Another example of a master-feeder structure is the BlackRock’s Money Market Master Portfolio, which is the mater fund for the BlackRock Cash Funds: Institutional (the feeder fund).

It is also important to differentiate the hub and spoke structure from that of the fund of funds. In hub and spoke, the master fund makes direct investments in various securities, while a fund of funds invests in a number of strategies but has no say in their investment decision making or strategy. Some of the key differences are outlined below.

Hub and Spoke (Master-Feeder) Fund of Funds
Trading Master fund invests directly in securities. Indirect through other funds. No control over investment decisions.
Risk Management Direct by the portfolio managers. Can control position sizing, tracking error and all other aspects of the portfolio. Indirect. Key tool for risk management is diversification across a number of strategies.
Benefit From Economies of Scale Yes. Trading is centralised and executed via the master fund all at once. No. Underlying portfolio managers trade under their own discretion.

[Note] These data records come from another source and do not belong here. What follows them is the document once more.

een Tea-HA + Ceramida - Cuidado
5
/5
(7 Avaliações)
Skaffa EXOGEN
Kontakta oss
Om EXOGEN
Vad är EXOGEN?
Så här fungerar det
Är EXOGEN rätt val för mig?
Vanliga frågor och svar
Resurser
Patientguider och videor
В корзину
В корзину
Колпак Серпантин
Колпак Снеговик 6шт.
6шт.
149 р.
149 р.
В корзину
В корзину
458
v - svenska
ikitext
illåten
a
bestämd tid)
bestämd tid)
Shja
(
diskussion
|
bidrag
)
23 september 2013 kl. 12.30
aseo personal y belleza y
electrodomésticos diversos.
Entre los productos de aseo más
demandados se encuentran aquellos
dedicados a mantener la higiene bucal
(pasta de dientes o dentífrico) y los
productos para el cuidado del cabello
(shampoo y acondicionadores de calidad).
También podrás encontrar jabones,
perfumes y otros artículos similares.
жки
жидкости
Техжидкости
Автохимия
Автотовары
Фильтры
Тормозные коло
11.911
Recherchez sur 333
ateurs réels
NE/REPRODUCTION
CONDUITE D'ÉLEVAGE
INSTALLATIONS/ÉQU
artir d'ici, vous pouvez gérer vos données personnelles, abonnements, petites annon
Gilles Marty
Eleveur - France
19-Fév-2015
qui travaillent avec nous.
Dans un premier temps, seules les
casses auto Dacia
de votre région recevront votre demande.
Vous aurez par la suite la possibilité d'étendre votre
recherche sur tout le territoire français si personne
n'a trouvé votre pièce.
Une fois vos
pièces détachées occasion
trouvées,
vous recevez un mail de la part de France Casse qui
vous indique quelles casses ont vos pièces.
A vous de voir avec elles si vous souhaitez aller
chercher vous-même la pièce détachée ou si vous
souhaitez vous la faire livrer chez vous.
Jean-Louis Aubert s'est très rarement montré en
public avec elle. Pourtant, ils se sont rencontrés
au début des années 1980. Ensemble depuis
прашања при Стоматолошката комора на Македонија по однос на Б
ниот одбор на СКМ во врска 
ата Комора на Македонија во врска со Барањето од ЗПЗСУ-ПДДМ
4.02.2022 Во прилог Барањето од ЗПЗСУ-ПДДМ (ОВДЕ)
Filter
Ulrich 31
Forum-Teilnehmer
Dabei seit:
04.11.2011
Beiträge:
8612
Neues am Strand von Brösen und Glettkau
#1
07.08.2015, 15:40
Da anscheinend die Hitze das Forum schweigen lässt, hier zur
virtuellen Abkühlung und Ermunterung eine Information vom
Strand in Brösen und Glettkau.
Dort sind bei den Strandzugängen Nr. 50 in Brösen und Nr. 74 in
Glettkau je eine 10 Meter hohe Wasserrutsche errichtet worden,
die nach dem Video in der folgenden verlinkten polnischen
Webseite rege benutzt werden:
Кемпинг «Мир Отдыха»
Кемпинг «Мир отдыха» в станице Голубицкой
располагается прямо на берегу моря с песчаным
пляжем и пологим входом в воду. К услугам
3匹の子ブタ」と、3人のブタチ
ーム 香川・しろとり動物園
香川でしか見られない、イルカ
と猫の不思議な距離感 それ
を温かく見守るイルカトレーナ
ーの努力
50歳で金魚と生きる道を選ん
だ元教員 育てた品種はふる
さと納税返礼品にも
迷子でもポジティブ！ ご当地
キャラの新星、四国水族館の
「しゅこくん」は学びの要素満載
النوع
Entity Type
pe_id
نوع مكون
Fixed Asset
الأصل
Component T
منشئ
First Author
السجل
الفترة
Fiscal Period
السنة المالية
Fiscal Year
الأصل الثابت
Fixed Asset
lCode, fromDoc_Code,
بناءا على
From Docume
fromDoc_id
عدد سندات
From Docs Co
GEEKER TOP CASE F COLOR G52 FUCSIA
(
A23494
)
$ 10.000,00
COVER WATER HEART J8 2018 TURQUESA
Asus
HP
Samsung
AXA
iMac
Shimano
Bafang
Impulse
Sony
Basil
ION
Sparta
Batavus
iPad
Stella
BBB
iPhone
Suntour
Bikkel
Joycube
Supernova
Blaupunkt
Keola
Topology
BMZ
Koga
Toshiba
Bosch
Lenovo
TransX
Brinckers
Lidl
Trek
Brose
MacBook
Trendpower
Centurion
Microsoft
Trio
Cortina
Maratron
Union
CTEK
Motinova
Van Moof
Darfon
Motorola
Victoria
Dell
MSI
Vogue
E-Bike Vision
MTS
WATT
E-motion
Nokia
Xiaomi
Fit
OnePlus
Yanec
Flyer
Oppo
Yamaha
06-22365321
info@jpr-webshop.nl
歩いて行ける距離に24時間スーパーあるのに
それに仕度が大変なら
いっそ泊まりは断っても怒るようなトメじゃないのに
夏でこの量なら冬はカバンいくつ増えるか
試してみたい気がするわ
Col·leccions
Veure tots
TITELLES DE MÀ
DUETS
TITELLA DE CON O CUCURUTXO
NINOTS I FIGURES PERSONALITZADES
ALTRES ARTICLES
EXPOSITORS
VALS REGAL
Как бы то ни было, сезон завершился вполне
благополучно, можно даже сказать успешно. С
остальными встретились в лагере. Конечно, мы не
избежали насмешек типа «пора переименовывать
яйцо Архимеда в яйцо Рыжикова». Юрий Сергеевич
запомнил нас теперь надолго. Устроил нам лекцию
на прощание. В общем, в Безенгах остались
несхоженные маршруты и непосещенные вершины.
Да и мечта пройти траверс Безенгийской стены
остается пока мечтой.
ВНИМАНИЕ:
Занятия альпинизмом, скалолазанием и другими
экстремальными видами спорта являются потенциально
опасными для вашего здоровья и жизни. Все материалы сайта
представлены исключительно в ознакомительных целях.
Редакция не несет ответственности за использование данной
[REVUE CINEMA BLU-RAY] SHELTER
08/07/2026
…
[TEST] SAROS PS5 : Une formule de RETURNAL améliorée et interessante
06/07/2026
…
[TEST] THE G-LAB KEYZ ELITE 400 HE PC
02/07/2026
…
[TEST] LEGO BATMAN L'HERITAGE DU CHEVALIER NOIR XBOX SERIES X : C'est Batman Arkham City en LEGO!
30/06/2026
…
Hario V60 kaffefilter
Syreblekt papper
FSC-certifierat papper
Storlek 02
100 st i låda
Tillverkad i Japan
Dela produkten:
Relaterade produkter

Hub and Spoke Model Advantages and Disadvantages

Hub and Spoke Model Advantages

There are various advantages of the hub and spoke but some of the key ones include:

  • Economies of scale – investors can benefit from improved operational efficiency and reduced transaction costs. For example, the portfolio manager of the master fund does not need to undertake additional research for holdings that are not held in the main fund. It also eases the administrative burden of maintaining multiple portfolios
  • Reduced trading costs – as the master fund pools large amount of capital from various investors, trade execution can be done as a single trade. This will optimise trading fees
  • Tax benefits – since all transaction fees and expenses are paid from the master fund its structure allows each feeder fund to be operated individually with its own rules (but not in terms of managing the investments in it, which is done at the master level). For example, offshore vehicles may have different tax regime on income and capital gains, but the master-feeder structure would allow US-based investors to remain invested without being affected through a feeder fund

Hub and Spoke Model Disadvantages

However, there are some important drawbacks to flag as well:

  • Complicated accounting and tax rules – offshore funds are generally subject to 30% withholding tax on US dividends. In addition, some investment types, such as REITs can be appropriate for US investors, but inappropriate for offshore investors due to various regional restrictions
  • “One size fits all” – setting up a universal investment strategy is quite challenging when assets are pooled from various investors across multiple geographies. Therefore, it is key that the objectives and risks associated with the fund are communicated clearly

Typical Hub and Spoke Structure of a Fund with Onshore and Offshore Feeders

Access the free download the Hub and Spoke Structure of a PE Fund for a full breakdown

 

Hub and Spoke Structure

 

Conclusion

To sum up, the hub and spoke structure is an effective mechanism to pool assets together from various investor types and regulatory regimes into one investment strategy. While the underlying investors may be charged different fees (primarily as a result of their geography, investor type and local regulatory environment), they are all given exposure to the same fund and benefit from the economies of scale, achieved through the pooling of assets. Along with benefits such as reduced trading costs, investors should however be aware that accounting and tax can be complicated under this structure.